Médico ganhou 51 mil euros num só dia de trabalho no Hospital de Santa Maria. Um dos dias foi usado para retirar lesões benignas aos pais. Presidente da unidade ficou tão surpreendido com a reportagem que ordenou a suspensão imediata do serviço e uma auditoria interna para investigação
Um dermatologista do Hospital de Santa Maria ganhou, num sábado, mais de 51 mil euros. Uma parte do bolo de 400 mil euros auferidos em dez sábados de trabalho adicional no ano passado.
Em causa está o chamado SIGIC, o Sistema Integrado de Gestão de Inscritos para Cirurgia, um sistema que permite fazer cirurgias fora do horário laboral, de modo a mitigar as longas filas de espera nos hospitais.
Se por um lado aumenta a produtividade e diminui as listas de espera, por outro é um incentivo financeiro para os profissionais de saúde, tendo em conta que recebem dinheiro por isso.
Ora, para os médicos poderem fazer cirurgias ao fim de semana, têm de cumprir uma meta. “Deve existir um limite máximo de SIGIC a não ultrapassar um terço da produção cirúrgica total. Cada um dos interessados em participar no SIGIC em 2024 deverá produzir em cirurgia regular registada como tal em sistema na proporção estimada de 3:1. Ou seja, será necessário realizar 66 cirurgias de ambulatório para poder fazer um dia de SIGIC com 22 doentes. A proporção mínima permitida é 2:1", pode ler-se num e-mail enviado à equipa de dermatologia pelo diretor do serviço, ao qual o Exclusivo do Jornal Nacional da TVI (do mesmo grupo da CNN Portugal) teve acesso.
O Exclusivo teve também acesso às listas das cirurgias feitas durante a semana. Grande parte dos procedimentos são simples, como retirar quistos e sinais benignos, que demoram, em média, 10 minutos e são a via verde para as cirurgias que pagam fortunas ao fim de semana. E aqui é que está o cerne da questão.
Numa investigação a mais de dois mil documentos, de 2021 até novembro de 2024, houve um dermatologista que se destacou - Miguel Alpalhão. Só no ano passado, num dia de produção adicional, um sábado, ganhou mais de 51 mil euros. Fazendo as contas, este profissional de saúde ganhou mais de 400 mil euros em 10 sábados, em 2024.
Os valores em causa correspondem a qualquer coisa como 40 mil euros por cada dia trabalhado.

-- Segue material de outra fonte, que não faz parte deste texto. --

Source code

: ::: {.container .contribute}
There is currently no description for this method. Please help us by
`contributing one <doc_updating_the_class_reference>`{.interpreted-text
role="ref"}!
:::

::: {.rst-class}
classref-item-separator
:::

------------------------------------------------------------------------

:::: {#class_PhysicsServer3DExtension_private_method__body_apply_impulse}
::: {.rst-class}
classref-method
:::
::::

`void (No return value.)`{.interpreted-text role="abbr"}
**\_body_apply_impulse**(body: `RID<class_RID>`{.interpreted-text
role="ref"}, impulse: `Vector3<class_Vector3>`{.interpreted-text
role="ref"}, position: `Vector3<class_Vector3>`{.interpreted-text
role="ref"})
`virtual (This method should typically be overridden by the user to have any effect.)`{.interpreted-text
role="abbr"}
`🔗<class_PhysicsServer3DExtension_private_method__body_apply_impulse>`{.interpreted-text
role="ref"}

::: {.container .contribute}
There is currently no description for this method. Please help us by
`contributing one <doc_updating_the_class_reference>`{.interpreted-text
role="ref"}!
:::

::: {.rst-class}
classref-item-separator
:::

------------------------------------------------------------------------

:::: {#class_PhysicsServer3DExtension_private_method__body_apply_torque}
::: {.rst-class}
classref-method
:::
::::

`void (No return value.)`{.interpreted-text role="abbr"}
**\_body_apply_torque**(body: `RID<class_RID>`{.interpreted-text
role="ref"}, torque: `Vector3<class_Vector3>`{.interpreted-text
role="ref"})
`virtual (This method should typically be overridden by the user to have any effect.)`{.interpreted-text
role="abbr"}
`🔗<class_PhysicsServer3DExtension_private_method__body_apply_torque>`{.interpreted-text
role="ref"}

Para se ter uma ideia de comparação, um médico que trabalhe no regime normal nunca poderá ganhar mais de 5.063,38 euros por mês, o que dá cerca de 170 euros por dia.
Em entrevista ao Exclusivo, Carlos Martins, presidente do Hospital de Santa Maria, garante que, "se existisse alguma situação anormal, ela seria reportada ou seria detetada" nos sistemas de controlo do hospital.

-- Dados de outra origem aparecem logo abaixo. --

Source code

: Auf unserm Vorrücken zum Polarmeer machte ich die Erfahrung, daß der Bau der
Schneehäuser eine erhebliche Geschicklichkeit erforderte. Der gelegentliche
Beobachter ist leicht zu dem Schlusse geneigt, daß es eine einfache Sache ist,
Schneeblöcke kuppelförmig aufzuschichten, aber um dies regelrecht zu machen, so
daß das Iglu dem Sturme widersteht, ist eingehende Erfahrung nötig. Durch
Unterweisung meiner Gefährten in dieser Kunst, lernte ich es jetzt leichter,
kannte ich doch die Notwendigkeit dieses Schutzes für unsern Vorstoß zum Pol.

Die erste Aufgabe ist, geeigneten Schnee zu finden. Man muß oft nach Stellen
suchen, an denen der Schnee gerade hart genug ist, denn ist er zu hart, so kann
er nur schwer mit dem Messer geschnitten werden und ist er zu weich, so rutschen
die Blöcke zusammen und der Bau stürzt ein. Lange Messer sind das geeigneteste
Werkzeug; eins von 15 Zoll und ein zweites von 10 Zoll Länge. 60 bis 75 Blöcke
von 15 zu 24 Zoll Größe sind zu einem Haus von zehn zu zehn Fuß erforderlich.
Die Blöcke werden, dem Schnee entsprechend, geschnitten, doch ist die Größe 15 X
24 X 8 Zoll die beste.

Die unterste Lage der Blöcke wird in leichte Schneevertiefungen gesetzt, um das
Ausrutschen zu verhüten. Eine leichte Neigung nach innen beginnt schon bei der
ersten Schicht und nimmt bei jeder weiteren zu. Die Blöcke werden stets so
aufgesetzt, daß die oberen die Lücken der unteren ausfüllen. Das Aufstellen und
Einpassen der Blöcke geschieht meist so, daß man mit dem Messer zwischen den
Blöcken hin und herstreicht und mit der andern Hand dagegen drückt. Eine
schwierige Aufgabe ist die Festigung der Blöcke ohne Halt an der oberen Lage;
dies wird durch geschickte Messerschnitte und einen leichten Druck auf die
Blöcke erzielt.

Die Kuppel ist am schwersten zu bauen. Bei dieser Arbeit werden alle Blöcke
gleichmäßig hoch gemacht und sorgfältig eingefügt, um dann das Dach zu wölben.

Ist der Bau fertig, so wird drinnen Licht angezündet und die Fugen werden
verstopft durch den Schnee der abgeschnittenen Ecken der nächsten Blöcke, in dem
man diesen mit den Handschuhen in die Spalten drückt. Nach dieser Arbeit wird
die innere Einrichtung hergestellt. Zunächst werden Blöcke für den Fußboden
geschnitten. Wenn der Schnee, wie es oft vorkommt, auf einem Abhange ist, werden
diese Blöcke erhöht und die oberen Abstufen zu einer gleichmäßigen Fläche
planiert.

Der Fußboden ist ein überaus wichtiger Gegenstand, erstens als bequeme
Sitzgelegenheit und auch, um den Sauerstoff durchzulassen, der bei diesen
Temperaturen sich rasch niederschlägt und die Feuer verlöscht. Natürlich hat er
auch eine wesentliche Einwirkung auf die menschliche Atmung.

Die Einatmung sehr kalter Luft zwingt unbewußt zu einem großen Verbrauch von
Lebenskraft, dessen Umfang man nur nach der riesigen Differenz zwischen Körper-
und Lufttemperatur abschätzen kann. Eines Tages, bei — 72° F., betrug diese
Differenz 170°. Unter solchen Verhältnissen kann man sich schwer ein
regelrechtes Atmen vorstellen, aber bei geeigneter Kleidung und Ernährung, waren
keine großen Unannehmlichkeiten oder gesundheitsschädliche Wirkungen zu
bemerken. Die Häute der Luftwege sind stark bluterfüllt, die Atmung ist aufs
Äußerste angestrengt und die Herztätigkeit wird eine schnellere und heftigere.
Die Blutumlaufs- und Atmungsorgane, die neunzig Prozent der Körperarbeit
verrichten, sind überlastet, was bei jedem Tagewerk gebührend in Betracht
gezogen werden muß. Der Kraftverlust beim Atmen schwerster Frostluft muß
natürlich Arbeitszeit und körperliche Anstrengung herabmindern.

Carlos Martins afirma que, a confirmarem-se os valores auferidos pelo dermatologista nos respetivos sábados de trabalho adicional, eles "não eram admissíveis de todo". "O médico em causa não ganhou 400 mil euros em 10 dias. Isso era impossível. Digo-lhe que todos os sinais de alarme disparavam", garante, acrescentando que há "vários momentos de controlo" num SIGIC.
O problema é que Miguel Alpalhão é o único codificador do serviço de dermatologia, ou seja, era ele que introduzia os dados no sistema para gerar os pagamentos de todos os que participam nas cirurgias adicionais.
Mas há mais. Este médico usou o sistema, ou seja, o dinheiro público, para retirar lesões benignas aos pais, no final de 2023.
Depois desta entrevista, em que o presidente do Hospital de Santa Maria ficou visivelmente surpreendido, Carlos Martins determinou a suspensão, já a partir deste sábado, das cirurgias em programa adicional. Chamou ainda a Inspeção-Geral das Atividades em Saúde (IGAS) para investigar e determinou a abertura de uma auditoria interna. O Ministério Público já pediu informações ao hospital sobre este caso.
O diretor do serviço, Paulo Filipe, e o dermatologista em questão, Miguel Alpalhão, foram contactados, mas até ao momento não responderam ao Exclusivo.
Das várias instituições contactadas, o Exclusivo recebeu muito poucas respostas ao problema. A Administração Central do Sistema de Saúde (ACSS) diz que o sistema é atualizado de dois em dois anos, garante que não tem competência para fazer auditorias e remete para a Inspeção das Atividades em Saúde e para a Direção-Executiva do SNS, que tutela o SIGIC.
Quer a Inspeção-Geral das Atividades em Saúde, quer a Direção-Executiva do SNS não responderam às questões do Exclusivo, apesar da insistência.